Geographies of Blackness

One of Day 3’s closing panels on “Geographies of Blackness: Performing Africanness through Art and Activism in Europe,” turned out to be my highlight of the entire conference programme, featuring scholarship from academics researching the cultural geographies and political aesthetics of African and Diasporan artists in Italy, France, and the UK. Dr. Claudia Brazzale (University of East London) presented on “Afropean choreographies and the economy of West African dance in Italy.” PhD candidate Deonte Harris (University of California) shared emerging findings from recent interviews conducted with organisers and artists involved in London’s Notting Hill Carnival, who articulated the ongoing art-political struggles to retain the Caribbean diaspora Carnival’s historical and spatio-cultural heritage as a community-led street festival in Kensington, campaigning against a relentless tide of mainstream political opposition.

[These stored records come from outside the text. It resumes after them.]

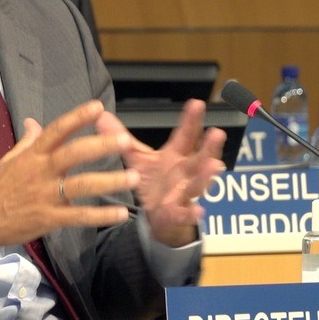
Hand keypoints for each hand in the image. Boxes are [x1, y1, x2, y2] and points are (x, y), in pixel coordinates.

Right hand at [0, 100, 139, 247]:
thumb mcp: (10, 159)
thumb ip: (28, 141)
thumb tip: (35, 122)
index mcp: (34, 155)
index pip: (57, 130)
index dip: (77, 118)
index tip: (98, 107)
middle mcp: (42, 171)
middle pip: (74, 154)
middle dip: (101, 146)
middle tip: (125, 142)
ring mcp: (46, 195)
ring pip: (82, 185)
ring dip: (110, 182)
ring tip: (133, 178)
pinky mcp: (50, 218)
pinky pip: (79, 216)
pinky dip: (101, 215)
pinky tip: (120, 214)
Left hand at [113, 99, 225, 246]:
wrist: (157, 215)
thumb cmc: (154, 183)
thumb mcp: (138, 158)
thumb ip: (122, 138)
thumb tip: (101, 116)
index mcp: (175, 155)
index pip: (185, 135)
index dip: (191, 120)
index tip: (197, 104)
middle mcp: (184, 172)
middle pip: (199, 157)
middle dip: (209, 146)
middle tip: (217, 133)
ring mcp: (183, 193)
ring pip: (198, 183)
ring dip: (206, 176)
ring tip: (214, 166)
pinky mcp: (177, 213)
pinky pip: (186, 213)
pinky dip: (191, 213)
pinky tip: (199, 210)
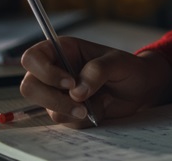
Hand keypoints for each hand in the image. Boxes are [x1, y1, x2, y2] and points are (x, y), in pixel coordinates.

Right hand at [20, 37, 171, 126]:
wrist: (141, 89)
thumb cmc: (130, 68)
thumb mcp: (119, 62)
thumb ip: (98, 71)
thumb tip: (76, 92)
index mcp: (64, 50)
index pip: (32, 57)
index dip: (44, 71)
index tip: (69, 82)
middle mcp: (55, 70)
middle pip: (30, 86)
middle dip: (53, 99)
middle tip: (81, 104)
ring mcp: (58, 92)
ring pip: (45, 107)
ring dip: (69, 111)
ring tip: (96, 106)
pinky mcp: (66, 110)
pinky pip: (62, 120)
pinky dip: (79, 120)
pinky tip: (98, 109)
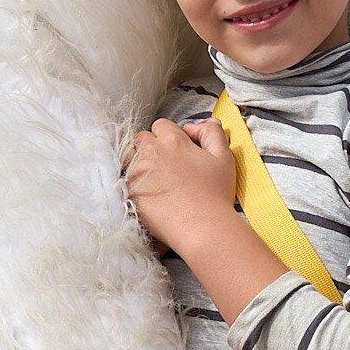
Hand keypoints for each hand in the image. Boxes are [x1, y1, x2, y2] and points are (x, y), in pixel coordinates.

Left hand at [124, 114, 239, 254]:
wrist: (201, 227)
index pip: (161, 125)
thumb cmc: (215, 195)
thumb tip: (204, 122)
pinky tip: (150, 194)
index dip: (169, 137)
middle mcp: (151, 152)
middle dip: (151, 147)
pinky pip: (125, 180)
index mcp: (173, 140)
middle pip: (142, 139)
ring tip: (155, 180)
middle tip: (165, 166)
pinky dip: (134, 183)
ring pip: (129, 157)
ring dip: (139, 163)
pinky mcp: (129, 192)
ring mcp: (137, 172)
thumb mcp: (224, 158)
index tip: (177, 151)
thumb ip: (212, 134)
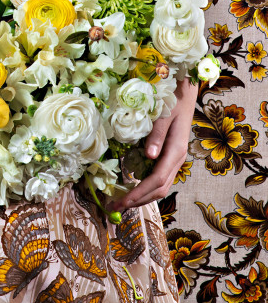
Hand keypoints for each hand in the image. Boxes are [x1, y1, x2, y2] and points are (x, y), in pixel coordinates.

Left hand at [107, 76, 197, 212]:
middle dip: (138, 200)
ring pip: (161, 187)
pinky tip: (133, 188)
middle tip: (116, 207)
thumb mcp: (163, 115)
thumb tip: (149, 156)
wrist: (184, 94)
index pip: (156, 180)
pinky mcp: (170, 157)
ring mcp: (174, 160)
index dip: (139, 193)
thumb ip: (156, 134)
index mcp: (175, 151)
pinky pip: (159, 178)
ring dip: (142, 197)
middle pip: (159, 189)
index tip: (123, 201)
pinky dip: (146, 187)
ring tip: (122, 202)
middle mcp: (177, 160)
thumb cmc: (172, 101)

Lastly, Kamal Ahmada (from the Make a Difference (M.A.D.) Project, London) presented his paper “Afro-French conscious rap: identity, resistance and solidarity with Palestine” – using the music and lyrics of French-Guadeloupian, Muslim rap artist Kery James (aka Alix Mathurin) as a departure point for examining the way multilingual expressive arts can serve as a unifying medium through which to share related experiences of subalternisation and marginalisation in different regions of the world. The powerful visuals and poetic symbolism featured in the video for Kery James’s “Lettre à la République” [“A Letter to the Republic”] (available to view online, in French with English subtitle, at https://www.youtube.com/watch?v=XI-7NKDQKoU) served as a rousing and anthemic invitation for every delegate to re-double our individual and collective efforts to be part of the progressive change we aspire to achieve in a Europe where Gilroy’s afore-mentioned “post-humanist humanism” still remains a hoped-for future aspiration and not (as yet) a lived reality.